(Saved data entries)
%%

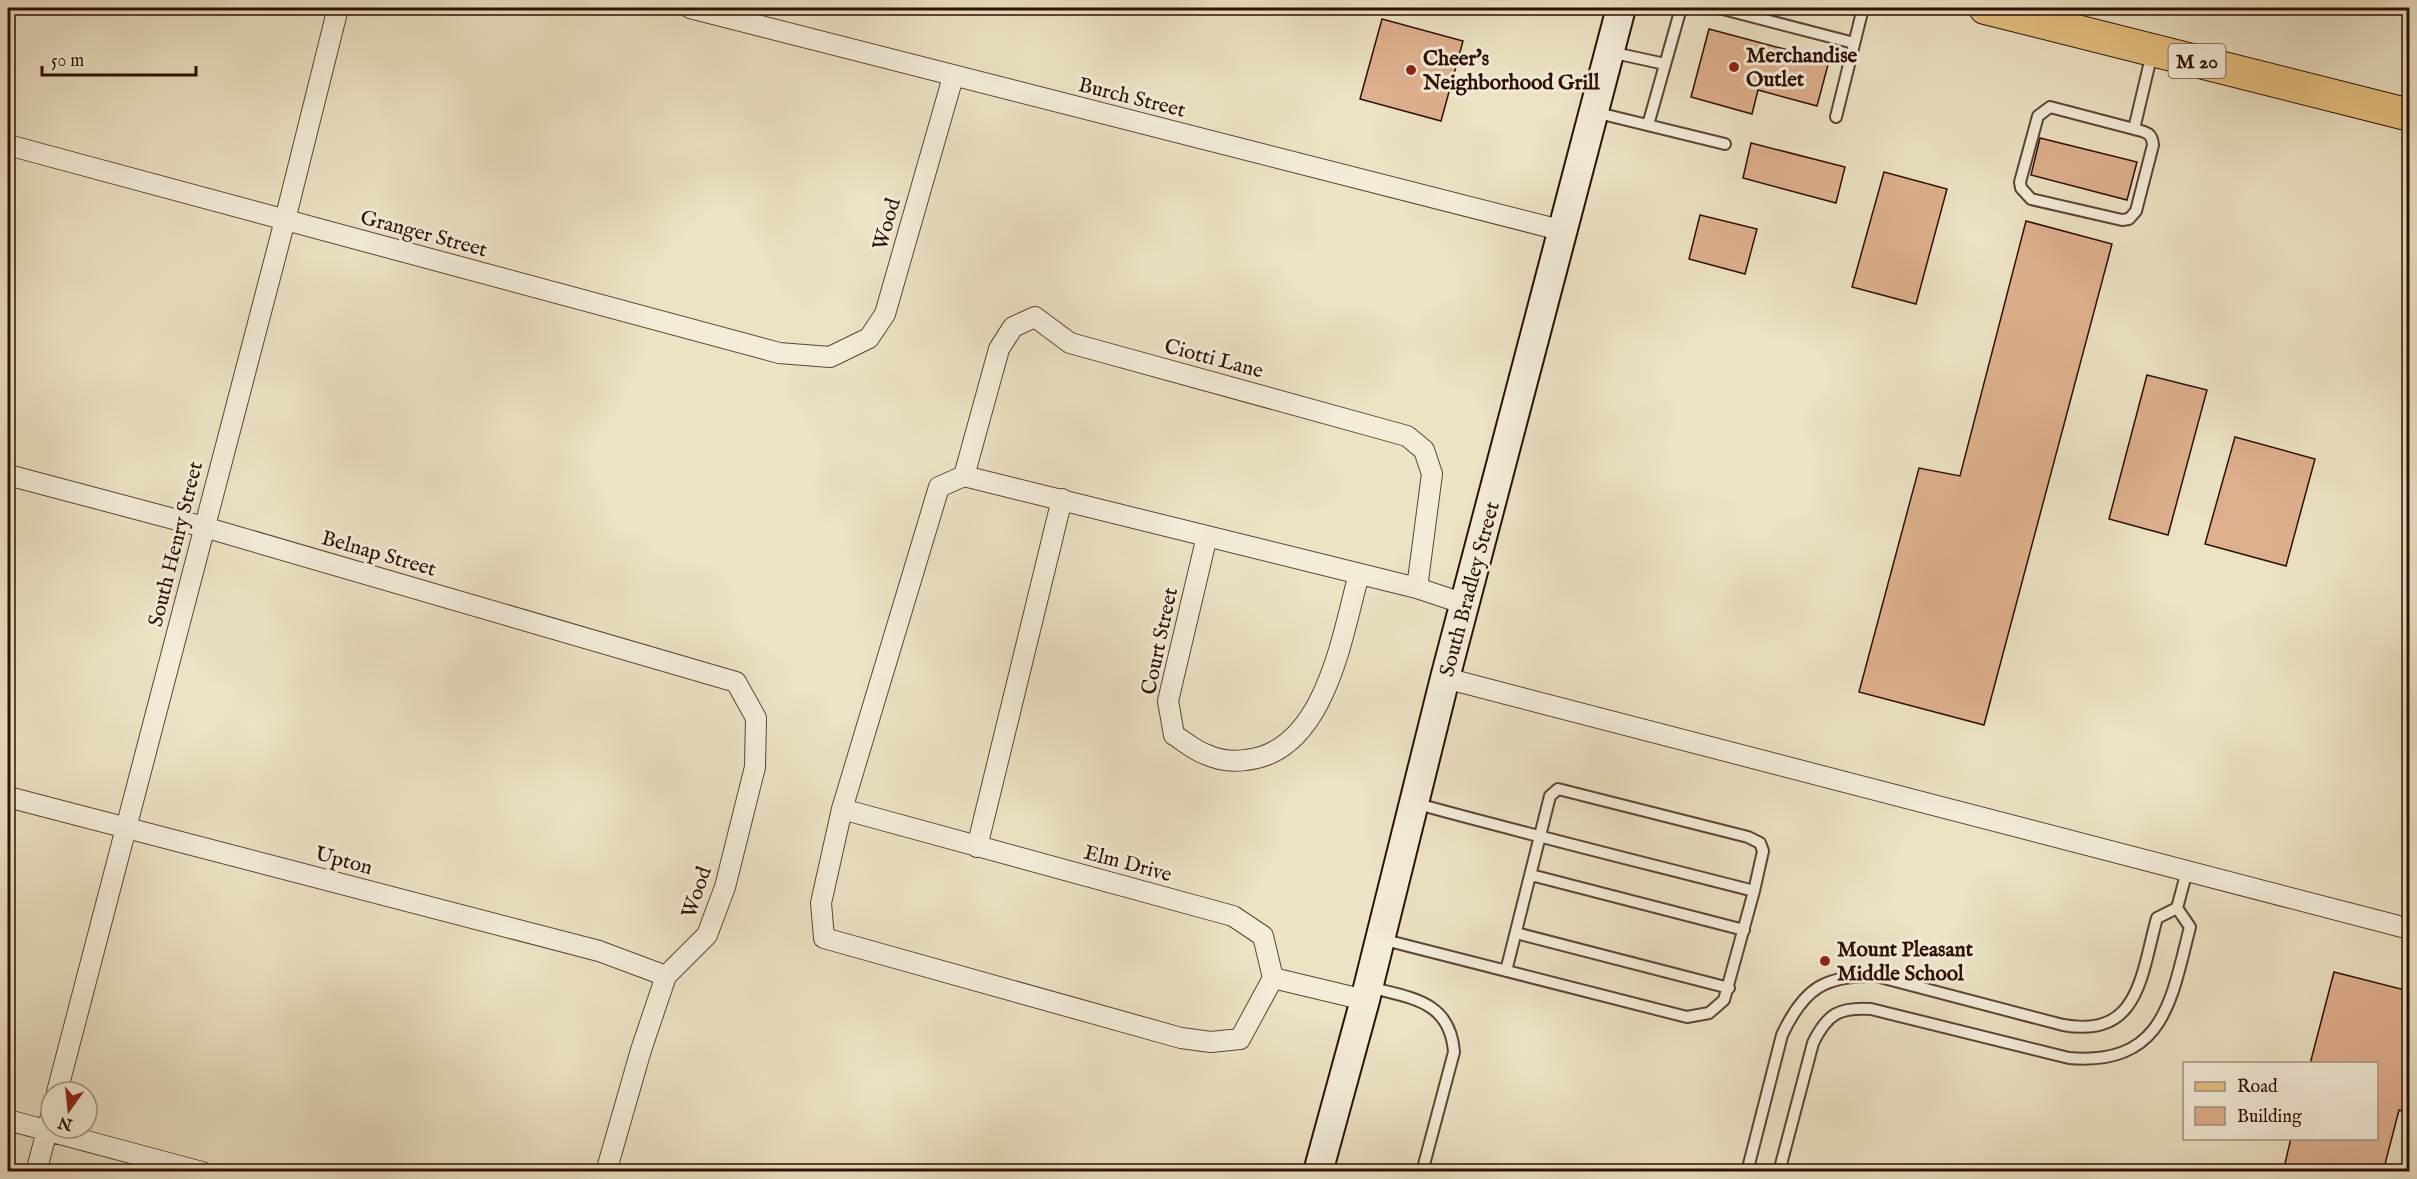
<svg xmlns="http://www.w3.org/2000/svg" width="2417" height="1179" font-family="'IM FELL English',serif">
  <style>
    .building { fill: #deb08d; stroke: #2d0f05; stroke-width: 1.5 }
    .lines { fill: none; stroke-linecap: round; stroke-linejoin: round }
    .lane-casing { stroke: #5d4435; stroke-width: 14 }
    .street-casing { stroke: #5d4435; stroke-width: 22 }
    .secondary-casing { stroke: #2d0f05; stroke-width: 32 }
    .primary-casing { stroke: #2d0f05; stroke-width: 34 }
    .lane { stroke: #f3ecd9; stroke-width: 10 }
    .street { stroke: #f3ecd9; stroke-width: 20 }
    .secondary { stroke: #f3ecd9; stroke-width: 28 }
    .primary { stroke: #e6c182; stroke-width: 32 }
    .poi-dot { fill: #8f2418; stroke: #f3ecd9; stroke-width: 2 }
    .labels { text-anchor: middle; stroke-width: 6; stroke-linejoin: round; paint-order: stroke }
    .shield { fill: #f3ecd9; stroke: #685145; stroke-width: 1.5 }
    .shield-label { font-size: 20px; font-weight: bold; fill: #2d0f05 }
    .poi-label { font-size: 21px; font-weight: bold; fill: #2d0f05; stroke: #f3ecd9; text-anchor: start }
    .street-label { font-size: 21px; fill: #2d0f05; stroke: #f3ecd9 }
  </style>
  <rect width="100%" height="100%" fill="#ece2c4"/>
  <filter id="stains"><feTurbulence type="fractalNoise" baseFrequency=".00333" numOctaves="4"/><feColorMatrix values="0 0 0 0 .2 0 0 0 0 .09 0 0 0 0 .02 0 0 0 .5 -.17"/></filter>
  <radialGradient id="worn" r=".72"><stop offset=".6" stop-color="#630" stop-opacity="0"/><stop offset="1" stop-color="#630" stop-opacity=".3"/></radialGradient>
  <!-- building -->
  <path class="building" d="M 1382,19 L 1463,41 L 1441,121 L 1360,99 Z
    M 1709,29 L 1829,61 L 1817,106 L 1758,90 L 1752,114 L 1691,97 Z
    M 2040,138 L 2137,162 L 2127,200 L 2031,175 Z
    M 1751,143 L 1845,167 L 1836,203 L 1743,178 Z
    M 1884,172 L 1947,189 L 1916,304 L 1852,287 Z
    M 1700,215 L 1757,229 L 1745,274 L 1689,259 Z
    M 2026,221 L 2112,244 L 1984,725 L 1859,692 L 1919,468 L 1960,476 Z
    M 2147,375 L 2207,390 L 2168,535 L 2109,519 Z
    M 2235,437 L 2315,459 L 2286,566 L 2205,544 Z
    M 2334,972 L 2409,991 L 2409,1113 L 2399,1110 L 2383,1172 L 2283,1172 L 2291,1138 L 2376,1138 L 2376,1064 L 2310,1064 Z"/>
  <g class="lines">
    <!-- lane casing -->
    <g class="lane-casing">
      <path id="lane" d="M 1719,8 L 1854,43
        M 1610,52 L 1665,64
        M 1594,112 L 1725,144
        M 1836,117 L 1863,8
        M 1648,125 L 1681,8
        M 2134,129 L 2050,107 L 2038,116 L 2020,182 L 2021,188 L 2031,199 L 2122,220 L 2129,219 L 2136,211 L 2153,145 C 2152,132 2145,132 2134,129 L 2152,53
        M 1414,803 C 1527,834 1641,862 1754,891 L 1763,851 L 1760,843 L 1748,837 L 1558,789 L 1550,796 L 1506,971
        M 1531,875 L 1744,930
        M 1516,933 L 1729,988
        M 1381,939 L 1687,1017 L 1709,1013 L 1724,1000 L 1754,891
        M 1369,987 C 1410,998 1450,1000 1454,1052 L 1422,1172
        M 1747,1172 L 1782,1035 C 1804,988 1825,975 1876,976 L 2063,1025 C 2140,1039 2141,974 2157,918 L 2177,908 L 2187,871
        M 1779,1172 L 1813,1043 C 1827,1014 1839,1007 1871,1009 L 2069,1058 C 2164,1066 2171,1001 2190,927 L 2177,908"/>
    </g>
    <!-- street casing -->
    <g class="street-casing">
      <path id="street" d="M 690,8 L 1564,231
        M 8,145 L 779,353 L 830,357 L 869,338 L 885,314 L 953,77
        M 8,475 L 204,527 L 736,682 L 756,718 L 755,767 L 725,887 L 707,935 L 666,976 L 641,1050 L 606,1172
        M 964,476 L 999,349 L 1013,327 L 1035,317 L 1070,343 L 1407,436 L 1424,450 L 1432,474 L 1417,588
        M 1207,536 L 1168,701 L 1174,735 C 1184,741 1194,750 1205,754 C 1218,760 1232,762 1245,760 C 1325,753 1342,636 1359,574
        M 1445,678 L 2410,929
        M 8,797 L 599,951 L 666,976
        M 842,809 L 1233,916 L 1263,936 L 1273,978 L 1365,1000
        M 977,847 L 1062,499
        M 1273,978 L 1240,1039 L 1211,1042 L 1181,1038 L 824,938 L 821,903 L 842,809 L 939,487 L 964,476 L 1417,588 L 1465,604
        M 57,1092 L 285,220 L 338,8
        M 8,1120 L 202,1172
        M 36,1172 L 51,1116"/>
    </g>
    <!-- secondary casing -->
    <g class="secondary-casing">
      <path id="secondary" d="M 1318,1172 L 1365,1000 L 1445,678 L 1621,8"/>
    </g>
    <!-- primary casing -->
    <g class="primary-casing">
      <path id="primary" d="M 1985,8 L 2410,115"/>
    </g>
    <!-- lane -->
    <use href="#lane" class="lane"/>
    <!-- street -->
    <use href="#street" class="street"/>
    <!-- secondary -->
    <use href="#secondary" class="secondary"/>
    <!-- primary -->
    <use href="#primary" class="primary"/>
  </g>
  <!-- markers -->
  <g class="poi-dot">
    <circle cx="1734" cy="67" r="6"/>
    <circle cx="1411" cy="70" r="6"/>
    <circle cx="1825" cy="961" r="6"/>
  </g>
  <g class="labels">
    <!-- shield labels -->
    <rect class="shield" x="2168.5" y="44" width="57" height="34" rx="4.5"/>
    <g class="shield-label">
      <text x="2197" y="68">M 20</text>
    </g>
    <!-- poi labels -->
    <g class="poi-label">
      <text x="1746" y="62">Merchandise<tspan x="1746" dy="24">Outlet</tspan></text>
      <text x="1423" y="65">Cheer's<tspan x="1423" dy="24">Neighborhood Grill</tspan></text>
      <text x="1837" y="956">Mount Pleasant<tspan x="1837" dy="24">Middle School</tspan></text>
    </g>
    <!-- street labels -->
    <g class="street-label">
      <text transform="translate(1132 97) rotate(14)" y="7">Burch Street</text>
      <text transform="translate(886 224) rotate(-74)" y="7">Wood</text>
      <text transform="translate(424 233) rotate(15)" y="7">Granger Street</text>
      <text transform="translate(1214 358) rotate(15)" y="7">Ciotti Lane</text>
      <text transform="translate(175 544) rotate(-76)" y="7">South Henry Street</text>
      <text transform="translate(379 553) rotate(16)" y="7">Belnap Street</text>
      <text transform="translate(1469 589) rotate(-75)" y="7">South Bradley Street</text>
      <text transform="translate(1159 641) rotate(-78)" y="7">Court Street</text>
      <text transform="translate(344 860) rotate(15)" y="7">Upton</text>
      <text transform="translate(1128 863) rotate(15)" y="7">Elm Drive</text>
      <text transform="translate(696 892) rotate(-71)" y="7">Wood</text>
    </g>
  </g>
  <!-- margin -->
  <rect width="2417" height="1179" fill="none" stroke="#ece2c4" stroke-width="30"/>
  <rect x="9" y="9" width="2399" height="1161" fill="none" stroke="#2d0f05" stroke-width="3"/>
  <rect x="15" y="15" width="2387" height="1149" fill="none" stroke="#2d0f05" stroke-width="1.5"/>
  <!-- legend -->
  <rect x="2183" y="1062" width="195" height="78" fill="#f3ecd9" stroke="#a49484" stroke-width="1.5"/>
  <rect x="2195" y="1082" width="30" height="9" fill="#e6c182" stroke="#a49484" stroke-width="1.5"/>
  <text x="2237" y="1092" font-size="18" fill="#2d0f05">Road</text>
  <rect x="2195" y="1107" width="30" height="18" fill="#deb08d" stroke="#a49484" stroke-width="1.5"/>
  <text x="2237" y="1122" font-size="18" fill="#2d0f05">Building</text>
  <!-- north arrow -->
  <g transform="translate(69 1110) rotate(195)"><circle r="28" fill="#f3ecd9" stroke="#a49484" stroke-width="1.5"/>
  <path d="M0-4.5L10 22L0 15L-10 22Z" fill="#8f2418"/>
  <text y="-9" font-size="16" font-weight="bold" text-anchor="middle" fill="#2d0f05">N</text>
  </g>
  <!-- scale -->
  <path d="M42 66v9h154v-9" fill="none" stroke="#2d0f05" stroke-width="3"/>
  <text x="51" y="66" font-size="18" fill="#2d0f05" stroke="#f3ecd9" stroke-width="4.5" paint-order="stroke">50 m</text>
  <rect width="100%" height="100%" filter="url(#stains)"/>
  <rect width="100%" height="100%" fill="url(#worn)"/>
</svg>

%%

THE PROBLEM:
The answer should be a number alone: the count of lines in the records that hold the word "round".

TASK RESULT:
2